Related Work & Insights¶
- OK-VQA → InfoSeek: Evolution from "external knowledge required" to "information retrieval-style QA," both constrained by template-based construction.
- REVEAL / Wiki-LLaVA / Re-ViLM: Representative works in multimodal RAG systems focusing on the retriever side, whereas this work targets generator adaptation.
- Shumailov et al. (2023): Training models on model-generated data may prompt model collapse, but this work mitigates the issue by mixing real and synthetic data.

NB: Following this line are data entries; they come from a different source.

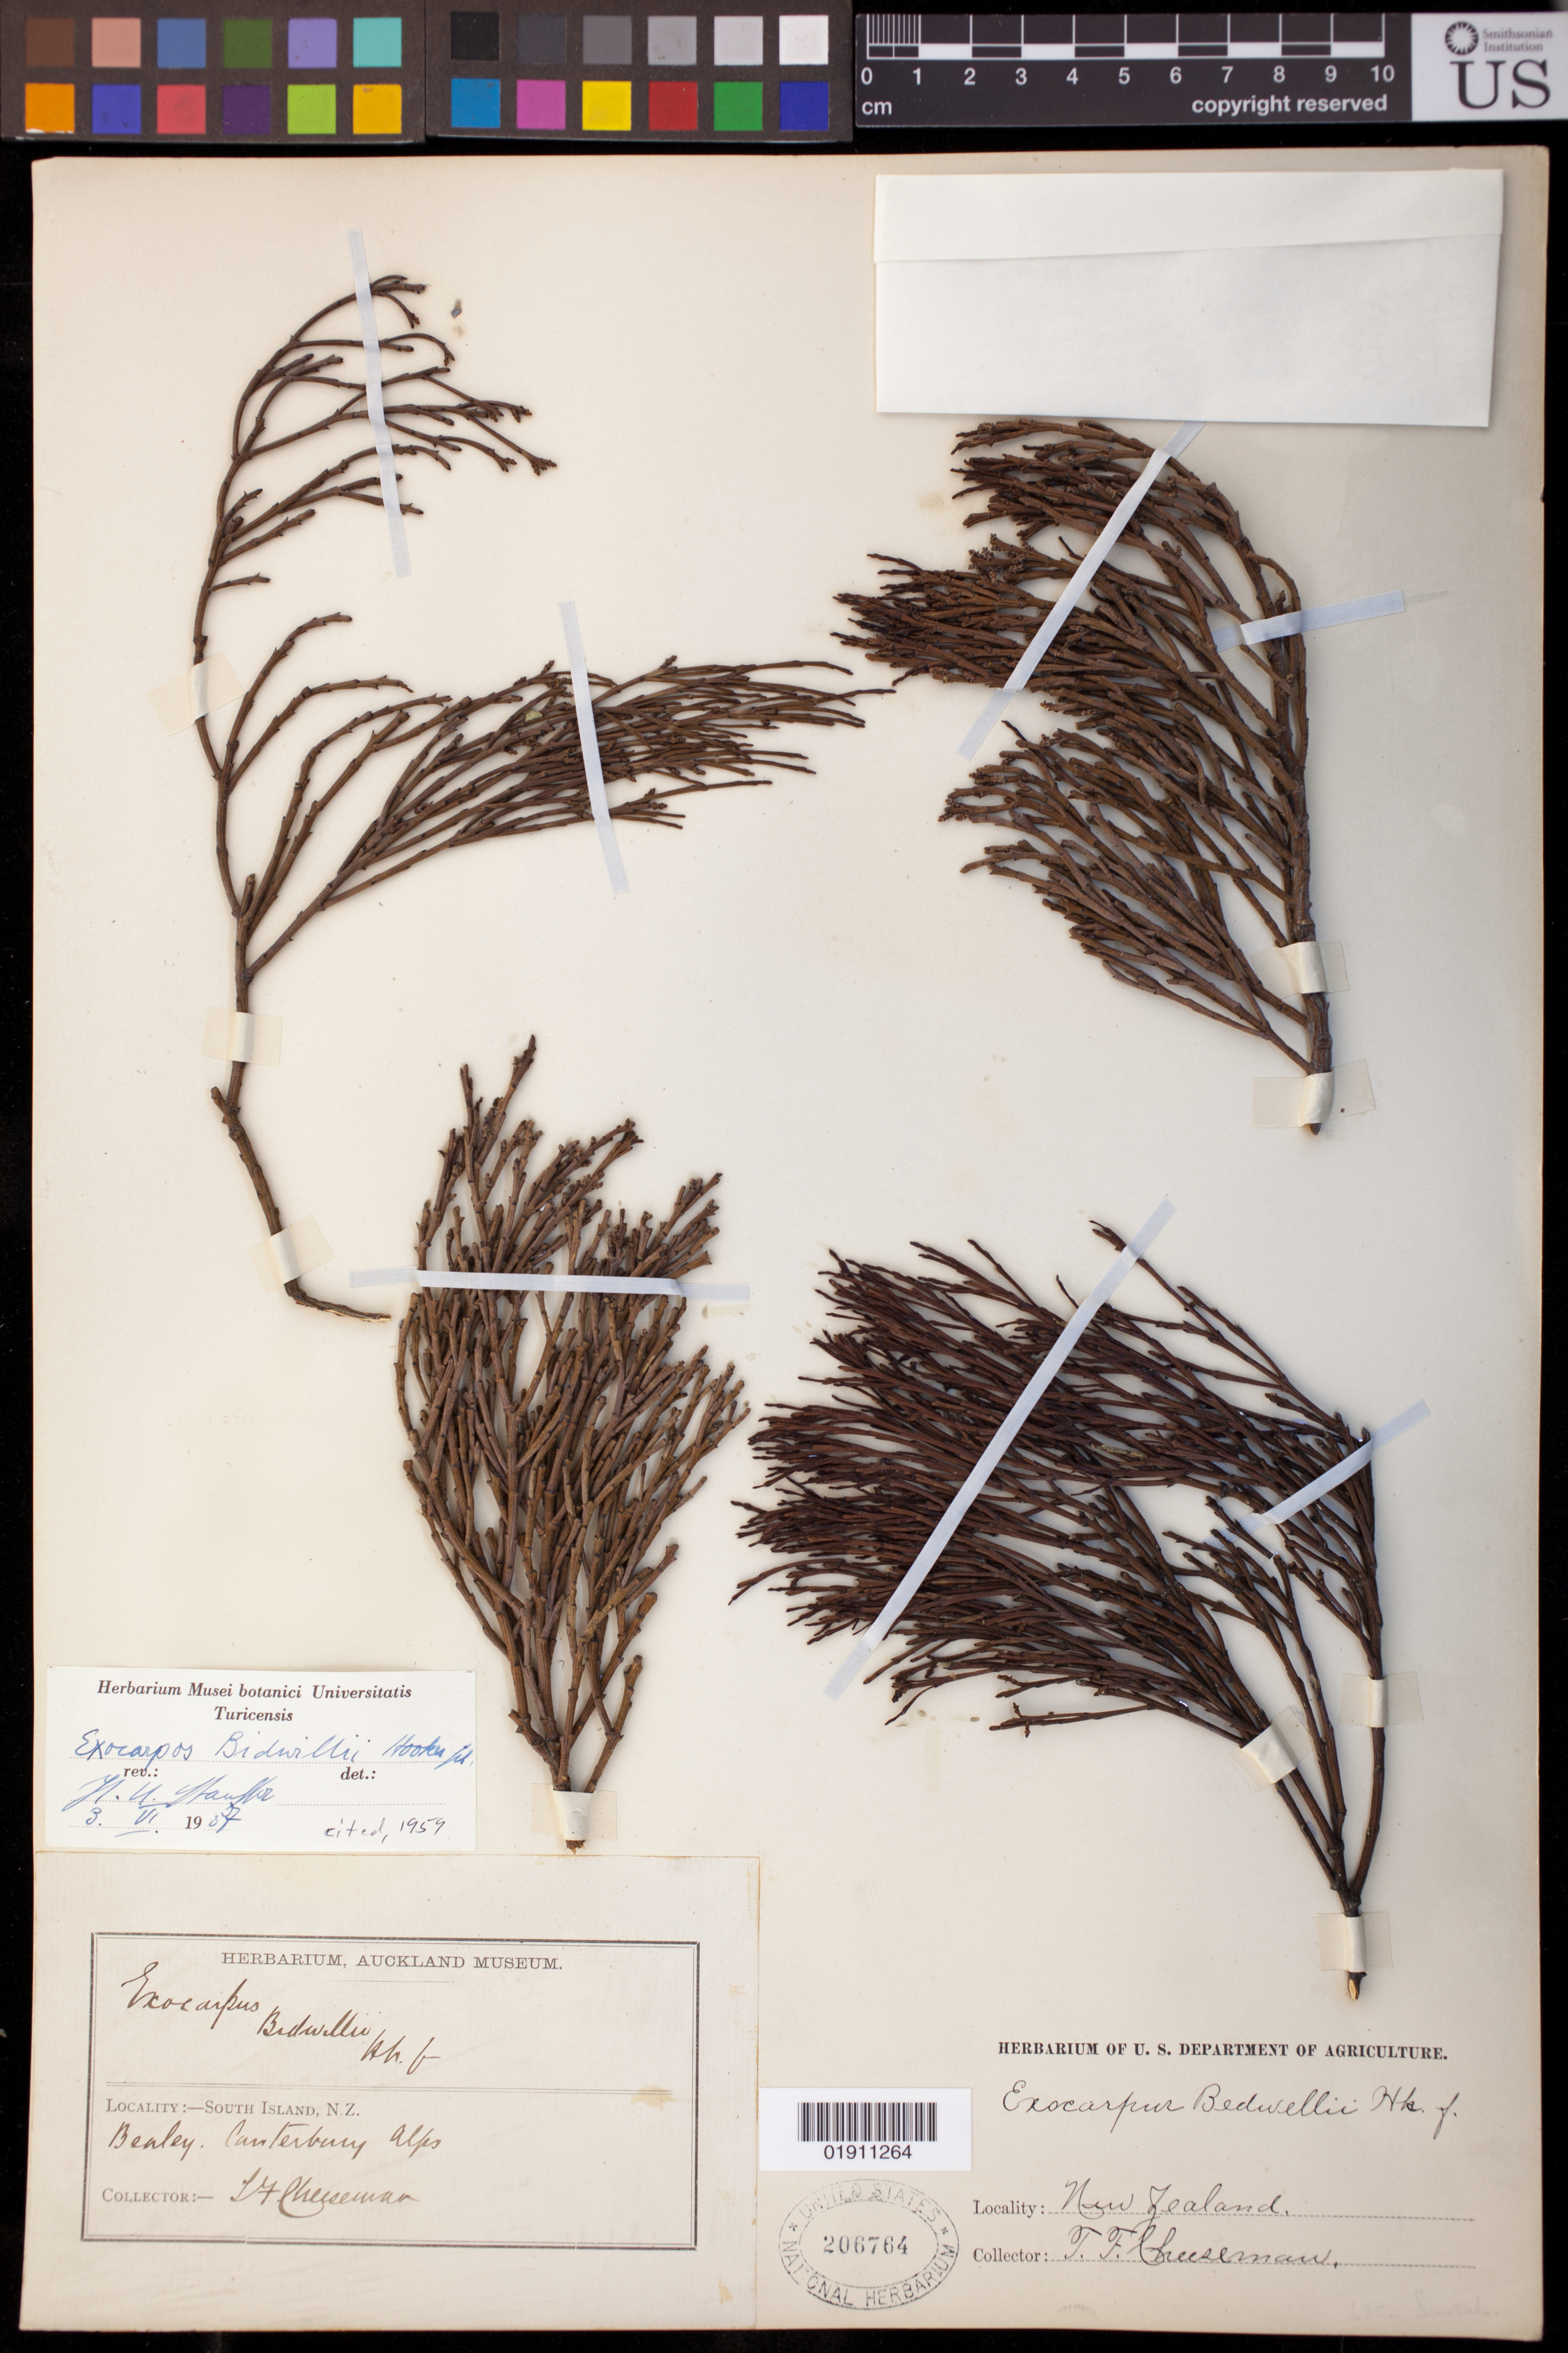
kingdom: Plantae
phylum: Tracheophyta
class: Magnoliopsida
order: Santalales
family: Santalaceae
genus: Exocarpos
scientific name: Exocarpos bidwillii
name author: Hook. f.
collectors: T. F. Cheeseman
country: New Zealand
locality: South Island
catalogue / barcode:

- UniIR / UniMur: Unified methods for multimodal retrieval, which can complement the generator training in this work.
Rating¶
- Novelty: ⭐⭐⭐⭐ (The fully automated synthetic pipeline + single-step generation design is novel, though the core idea remains "using strong models to create data".)
- Experimental Thoroughness: ⭐⭐⭐⭐⭐ (Zero-shot/fine-tuning/ablation/RAG/human evaluation/automated evaluation, covering aspects very comprehensively.)
- Writing Quality: ⭐⭐⭐⭐ (Clear structure and well-organized experiments.)
- Value: ⭐⭐⭐⭐ (The publicly available dataset provides a practical impetus to the multimodal RAG community, though its reliance on GPT-4 restricts scalability.)